Historical population
| Census | Pop. | Note | %± |
| 2020 | 290 |  | — |
U.S. Decennial Census

===2020 census===
As of the census of 2020, there were 290 people, 119 households, and 93 families residing in the community. The population density was 243.8 inhabitants per square mile (94.1/km^{2}). There were 122 housing units at an average density of 102.6 per square mile (39.6/km^{2}).
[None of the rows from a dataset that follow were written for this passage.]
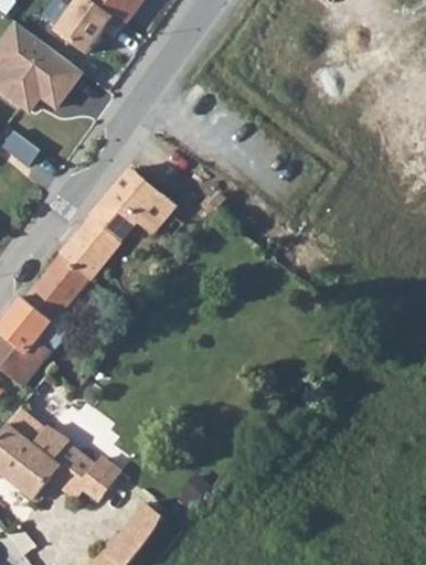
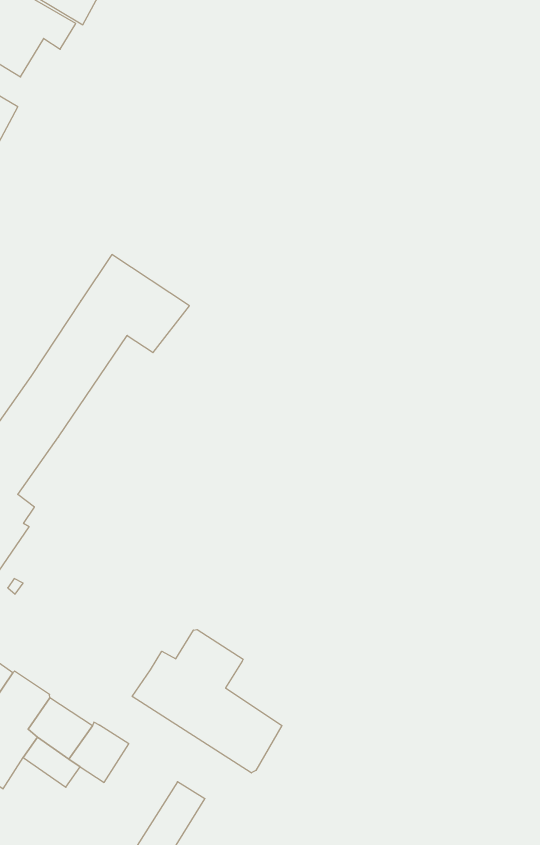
building: none -> [132,630,282,773]

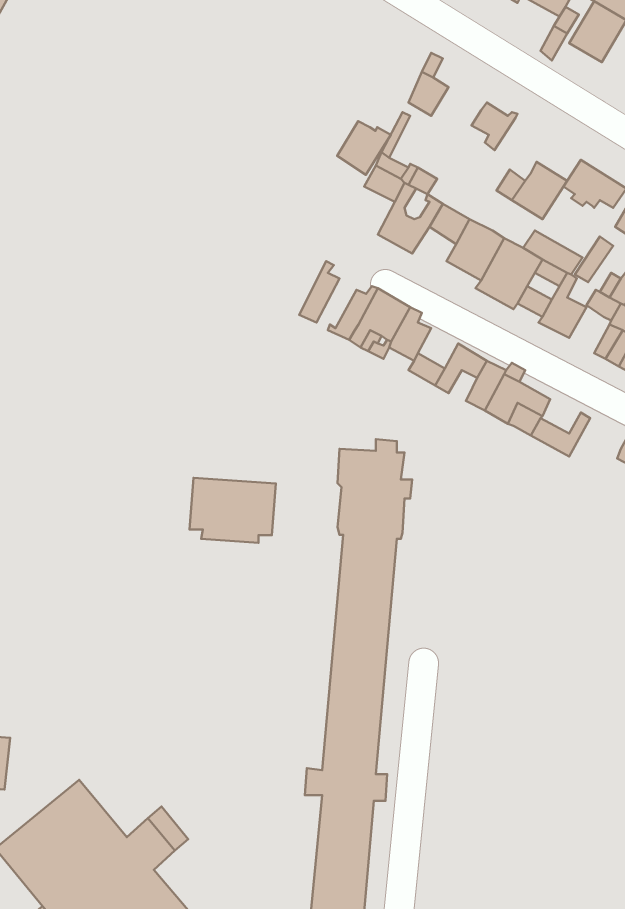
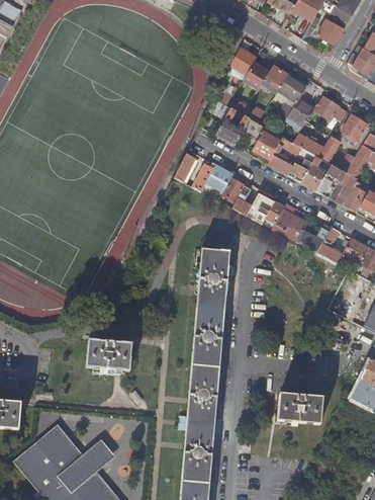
building: none -> [278,73,308,102]
building: [337,121,391,175] -> [243,62,271,90]
building: none -> [317,226,342,262]
building: [190,478,276,543] -> [87,339,132,373]
building: none -> [278,392,323,423]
The racial makeup of the community was 96.9% White, 0.7% Black or African American, 0.0% Native American, 0.7% Asian, 0.0% Pacific Islander, 0.0% from other races and 1.7% from two or more races. Hispanic or Latino persons of any race comprised 0.7% of the population.

Of the 119 households, 31.1% of which had children under the age of 18 living with them, 61.3% were married couples living together, 7.6% were cohabitating couples, 15.1% had a female householder with no spouse or partner present and 16.0% had a male householder with no spouse or partner present. 21.8% of all households were non-families. 19.3% of all households were made up of individuals, 10.9% had someone living alone who was 65 years old or older.

The median age in the community was 50.8 years. 22.8% of the residents were under the age of 20; 0.7% were between the ages of 20 and 24; 20.7% were from 25 and 44; 33.1% were from 45 and 64; and 22.8% were 65 years of age or older. The gender makeup of the community was 63.1% male and 36.9% female.